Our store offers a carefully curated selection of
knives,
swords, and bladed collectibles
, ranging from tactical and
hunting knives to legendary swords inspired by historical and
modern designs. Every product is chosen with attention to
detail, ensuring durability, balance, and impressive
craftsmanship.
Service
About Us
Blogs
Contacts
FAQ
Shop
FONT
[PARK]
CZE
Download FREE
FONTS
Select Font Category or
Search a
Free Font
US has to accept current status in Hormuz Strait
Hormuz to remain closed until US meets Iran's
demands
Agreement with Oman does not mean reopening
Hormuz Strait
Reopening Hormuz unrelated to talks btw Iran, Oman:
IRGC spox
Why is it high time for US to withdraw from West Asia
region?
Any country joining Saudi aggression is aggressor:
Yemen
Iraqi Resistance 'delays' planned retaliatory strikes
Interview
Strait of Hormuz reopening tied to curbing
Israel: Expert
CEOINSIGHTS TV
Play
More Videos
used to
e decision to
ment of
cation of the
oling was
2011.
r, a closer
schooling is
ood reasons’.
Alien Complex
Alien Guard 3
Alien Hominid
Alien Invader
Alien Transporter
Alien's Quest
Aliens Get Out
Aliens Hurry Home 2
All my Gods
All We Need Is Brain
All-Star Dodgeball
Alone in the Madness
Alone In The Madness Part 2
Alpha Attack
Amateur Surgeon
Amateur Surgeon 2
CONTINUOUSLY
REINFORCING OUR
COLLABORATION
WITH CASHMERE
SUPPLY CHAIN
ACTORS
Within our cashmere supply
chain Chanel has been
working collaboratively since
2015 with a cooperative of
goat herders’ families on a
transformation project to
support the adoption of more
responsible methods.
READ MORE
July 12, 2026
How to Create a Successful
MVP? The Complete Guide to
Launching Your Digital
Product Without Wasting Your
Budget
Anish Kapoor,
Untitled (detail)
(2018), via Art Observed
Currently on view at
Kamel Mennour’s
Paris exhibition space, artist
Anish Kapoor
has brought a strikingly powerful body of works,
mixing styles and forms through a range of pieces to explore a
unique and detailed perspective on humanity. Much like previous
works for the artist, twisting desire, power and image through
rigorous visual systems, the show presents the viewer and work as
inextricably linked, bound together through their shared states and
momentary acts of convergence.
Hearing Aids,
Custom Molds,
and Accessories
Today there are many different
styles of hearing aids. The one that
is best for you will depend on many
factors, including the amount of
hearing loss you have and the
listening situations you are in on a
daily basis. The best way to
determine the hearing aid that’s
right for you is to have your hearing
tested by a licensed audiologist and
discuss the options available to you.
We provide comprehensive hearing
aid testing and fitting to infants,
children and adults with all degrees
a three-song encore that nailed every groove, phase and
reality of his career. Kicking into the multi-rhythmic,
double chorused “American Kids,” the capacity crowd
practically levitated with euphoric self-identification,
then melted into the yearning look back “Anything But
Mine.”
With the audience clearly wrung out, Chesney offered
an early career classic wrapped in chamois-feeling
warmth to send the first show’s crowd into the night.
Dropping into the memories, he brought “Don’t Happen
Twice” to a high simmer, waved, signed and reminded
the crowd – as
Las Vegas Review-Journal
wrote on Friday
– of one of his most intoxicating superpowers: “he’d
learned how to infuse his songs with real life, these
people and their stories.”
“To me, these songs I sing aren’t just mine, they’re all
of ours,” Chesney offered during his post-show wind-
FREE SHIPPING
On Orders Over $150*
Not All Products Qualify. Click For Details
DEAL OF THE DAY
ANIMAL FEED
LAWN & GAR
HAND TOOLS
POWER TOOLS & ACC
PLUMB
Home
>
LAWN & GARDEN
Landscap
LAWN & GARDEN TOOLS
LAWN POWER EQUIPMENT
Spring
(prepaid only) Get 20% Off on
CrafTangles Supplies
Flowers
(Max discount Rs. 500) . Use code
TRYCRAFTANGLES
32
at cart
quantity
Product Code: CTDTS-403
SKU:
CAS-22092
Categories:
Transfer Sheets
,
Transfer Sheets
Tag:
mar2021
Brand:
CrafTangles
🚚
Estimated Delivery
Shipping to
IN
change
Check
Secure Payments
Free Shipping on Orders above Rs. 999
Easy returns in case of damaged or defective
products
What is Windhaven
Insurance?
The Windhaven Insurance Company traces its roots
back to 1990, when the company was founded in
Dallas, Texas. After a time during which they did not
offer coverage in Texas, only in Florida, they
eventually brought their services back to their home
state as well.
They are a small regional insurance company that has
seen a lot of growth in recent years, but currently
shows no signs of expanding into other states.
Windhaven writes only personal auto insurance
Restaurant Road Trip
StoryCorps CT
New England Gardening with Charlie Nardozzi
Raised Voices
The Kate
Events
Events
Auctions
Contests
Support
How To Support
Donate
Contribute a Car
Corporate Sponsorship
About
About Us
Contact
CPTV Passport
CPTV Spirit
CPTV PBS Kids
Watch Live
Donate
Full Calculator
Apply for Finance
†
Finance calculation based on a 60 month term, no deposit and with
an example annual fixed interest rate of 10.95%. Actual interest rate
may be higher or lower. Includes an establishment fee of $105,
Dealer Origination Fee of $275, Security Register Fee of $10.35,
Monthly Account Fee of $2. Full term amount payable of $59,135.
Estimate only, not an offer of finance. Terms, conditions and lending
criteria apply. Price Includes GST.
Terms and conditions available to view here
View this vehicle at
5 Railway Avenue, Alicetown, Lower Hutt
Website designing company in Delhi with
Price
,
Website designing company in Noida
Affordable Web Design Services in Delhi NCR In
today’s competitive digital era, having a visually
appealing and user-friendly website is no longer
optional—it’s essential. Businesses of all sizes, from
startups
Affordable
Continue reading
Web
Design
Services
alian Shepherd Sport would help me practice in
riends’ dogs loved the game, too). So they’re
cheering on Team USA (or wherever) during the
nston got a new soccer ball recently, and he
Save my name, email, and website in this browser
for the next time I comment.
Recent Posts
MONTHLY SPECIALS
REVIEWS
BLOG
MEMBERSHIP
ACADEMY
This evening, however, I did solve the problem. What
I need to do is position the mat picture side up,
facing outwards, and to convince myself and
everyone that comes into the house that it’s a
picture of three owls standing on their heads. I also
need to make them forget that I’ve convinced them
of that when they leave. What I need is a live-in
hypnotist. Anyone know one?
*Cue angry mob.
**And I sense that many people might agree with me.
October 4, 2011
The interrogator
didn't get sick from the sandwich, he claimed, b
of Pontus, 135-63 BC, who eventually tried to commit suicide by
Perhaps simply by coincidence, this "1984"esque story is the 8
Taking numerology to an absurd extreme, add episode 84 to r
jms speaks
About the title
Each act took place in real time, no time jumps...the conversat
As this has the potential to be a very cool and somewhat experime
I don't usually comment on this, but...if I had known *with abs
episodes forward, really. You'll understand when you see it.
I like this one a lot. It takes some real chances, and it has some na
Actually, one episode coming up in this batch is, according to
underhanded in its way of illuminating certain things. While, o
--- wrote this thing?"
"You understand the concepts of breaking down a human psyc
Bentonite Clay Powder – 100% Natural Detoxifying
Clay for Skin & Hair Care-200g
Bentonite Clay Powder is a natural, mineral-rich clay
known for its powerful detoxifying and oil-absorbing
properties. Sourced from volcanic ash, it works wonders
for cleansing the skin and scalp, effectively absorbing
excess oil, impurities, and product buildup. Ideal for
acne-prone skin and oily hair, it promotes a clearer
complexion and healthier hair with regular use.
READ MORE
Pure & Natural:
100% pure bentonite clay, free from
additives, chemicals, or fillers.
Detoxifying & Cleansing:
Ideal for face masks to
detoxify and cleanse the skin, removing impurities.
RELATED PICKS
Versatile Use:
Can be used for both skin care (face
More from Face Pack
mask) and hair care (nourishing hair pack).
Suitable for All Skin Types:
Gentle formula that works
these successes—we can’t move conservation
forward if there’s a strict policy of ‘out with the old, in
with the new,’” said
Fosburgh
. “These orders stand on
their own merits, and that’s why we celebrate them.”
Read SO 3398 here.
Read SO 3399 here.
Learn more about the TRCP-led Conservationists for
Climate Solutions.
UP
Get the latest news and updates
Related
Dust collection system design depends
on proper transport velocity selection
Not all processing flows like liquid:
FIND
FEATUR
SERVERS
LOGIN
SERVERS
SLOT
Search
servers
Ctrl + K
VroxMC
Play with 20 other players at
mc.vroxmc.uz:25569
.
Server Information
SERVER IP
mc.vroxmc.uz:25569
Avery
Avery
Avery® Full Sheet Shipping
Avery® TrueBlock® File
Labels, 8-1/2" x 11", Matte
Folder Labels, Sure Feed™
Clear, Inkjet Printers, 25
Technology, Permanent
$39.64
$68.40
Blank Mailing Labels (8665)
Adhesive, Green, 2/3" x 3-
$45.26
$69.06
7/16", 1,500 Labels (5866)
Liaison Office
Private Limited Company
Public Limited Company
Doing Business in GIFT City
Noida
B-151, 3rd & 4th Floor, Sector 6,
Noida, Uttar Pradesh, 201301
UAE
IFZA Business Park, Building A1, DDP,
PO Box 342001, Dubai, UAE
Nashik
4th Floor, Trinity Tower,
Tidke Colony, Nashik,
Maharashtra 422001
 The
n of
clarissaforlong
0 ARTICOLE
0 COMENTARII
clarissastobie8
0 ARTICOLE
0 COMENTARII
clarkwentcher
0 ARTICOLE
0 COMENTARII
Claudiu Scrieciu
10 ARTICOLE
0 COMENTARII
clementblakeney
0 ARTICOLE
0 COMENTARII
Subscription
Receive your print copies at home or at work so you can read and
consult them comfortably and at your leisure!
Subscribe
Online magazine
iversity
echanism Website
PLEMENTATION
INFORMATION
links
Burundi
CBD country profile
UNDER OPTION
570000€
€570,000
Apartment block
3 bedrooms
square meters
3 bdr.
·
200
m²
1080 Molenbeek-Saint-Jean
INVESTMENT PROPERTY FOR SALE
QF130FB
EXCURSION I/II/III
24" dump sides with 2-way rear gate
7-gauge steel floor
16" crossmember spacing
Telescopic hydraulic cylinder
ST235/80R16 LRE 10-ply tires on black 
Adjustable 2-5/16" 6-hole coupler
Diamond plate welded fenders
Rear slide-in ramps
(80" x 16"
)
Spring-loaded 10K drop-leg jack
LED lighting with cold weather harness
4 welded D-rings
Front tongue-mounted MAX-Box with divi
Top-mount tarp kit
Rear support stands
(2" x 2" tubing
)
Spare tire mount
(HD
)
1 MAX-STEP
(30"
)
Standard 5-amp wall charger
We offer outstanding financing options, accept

● ● ●

Task statement: Search the records above for the string "Spring". Copy every line that contains it.

Written answer:
Spring
Spring-loaded 10K drop-leg jack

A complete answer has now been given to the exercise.